In 1876 he was a senior pupil attending the Native School at Parikino, Whanganui. He wrote a letter in Māori and English to Te Waka Māori O Niu Tirani 12.2 (1876): 15-16.
- Te Waka Māori O Niu Tirani 12.2 (1876): 15-16.
- This letter is the text of a school assignment in English composition in which Hipango describes the Christmas School Festival held at Parikino in 1875; this was attended by over 800 people. In an accompanying letter dated 11 Jan. 1876, Henry Nickless, Master of the Parikino School, states that he considered Hipango’s English composition assignment "so good that [he] made the lad recopy it as letter to [the editor of Te Waka Māori]". Nickless adds "I think, if inserted in the Waka, it will at least show that the Māori youth are capable of acquiring a knowledge of the English language. I gave him no assistance except in the punctuation. The translation is entirely his own." The editors of Te Waka Māori also write a commendation of this letter and state: "We have given insertion to the above letter with very great pleasure, and we venture to express a hope that the more advanced pupils of other Native schools also will follow the example of our intelligent young friend, Wiremu Hipango, and let their Pakeha friends of New Zealand see that they are benefiting by the opportunities of acquiring knowledge which are afforded them in the establishment by the Government of Schools throughout the country. Such a practice would create a spirit of emulation among the boys, and thereby materially assist the teachers in their endeavours to impart knowledge to their pupils. Let our young friends observe that here is a youth (Wi Hipango) who, by acquiring a good knowledge of the English language, has passed the wall which, it may be said, intervenes between the two races, preventing that interchange of thought and feeling which is so essential to the harmony and well-being of both. Having overcome the difficulties of the English language, he will now be able to avail himself of all the advantages which the Europeans enjoy, and a thousand avenues will be opened up to him by which he may attain to knowledge, wealth, and position. We congratulate him on the progress he has made, and we congratulate his teacher, Mr. Nickless, on the efficiency of his teaching" (Source: Te Waka Māori O Niu Tirani 12.2 (1876): 16-17).

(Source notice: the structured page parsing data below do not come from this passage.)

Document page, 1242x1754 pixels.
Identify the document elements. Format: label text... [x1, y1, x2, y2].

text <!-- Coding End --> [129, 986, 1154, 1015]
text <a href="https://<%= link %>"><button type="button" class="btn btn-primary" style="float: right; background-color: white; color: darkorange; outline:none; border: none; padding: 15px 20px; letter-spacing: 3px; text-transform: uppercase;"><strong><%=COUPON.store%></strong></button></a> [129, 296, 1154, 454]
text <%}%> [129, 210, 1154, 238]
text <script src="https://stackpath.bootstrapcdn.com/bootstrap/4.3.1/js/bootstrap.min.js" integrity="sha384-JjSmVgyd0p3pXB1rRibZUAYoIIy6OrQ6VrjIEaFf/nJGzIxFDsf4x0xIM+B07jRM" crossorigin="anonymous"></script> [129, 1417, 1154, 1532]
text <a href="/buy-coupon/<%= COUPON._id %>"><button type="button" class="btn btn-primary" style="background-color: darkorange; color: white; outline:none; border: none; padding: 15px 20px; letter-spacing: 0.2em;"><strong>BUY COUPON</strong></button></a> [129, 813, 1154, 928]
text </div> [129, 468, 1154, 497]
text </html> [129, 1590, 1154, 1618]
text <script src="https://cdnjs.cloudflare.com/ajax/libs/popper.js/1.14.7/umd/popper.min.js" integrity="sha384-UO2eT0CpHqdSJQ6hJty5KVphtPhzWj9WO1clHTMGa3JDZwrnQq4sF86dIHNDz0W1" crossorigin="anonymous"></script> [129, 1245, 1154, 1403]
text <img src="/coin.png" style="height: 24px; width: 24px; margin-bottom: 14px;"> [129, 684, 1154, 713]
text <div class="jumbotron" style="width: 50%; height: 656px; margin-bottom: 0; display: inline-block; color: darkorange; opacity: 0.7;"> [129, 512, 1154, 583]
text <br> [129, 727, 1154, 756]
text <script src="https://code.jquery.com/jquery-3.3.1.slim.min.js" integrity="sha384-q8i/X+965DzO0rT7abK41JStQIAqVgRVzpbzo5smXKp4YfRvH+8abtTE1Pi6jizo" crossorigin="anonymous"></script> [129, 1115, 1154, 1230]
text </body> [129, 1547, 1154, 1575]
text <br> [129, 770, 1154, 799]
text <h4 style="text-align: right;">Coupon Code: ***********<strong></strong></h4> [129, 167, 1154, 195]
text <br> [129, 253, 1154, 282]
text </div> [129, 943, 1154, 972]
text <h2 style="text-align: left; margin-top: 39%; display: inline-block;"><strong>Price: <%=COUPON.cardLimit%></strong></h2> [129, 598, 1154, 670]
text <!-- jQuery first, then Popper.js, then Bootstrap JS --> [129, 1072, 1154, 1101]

- "Ki a te Etita o te Waka Māori/To the Editor of the Waka Māori." Te Waka Māori O Niu Tirani 12.8 (1876): 93.
- Hipango writes to support the sentiments of C.W. Hadfield in the previous issue of Te Waka concerning the "wide ocean between the Pakehas and Māoris". Hipango urges Māori youth to learn English and to do so by "attending school every day" This will then enable Māori "to talk and do business with Pakehas without the help of interpreters". The letter is dated 31 March, 1876.
- "Ki a te Kai Tuhi o te Waka Māori/To the Editor of the Waka Māori." Te Waka Māori O Niu Tirani 12.10 (1876): 117.
- In this letter dated 25 April, 1876, Hipango responds to allegations by school boys from Jerusalem who asserted in an earlier edition of Te Waka that Hipango’s account of their combined cricket match was inaccurate.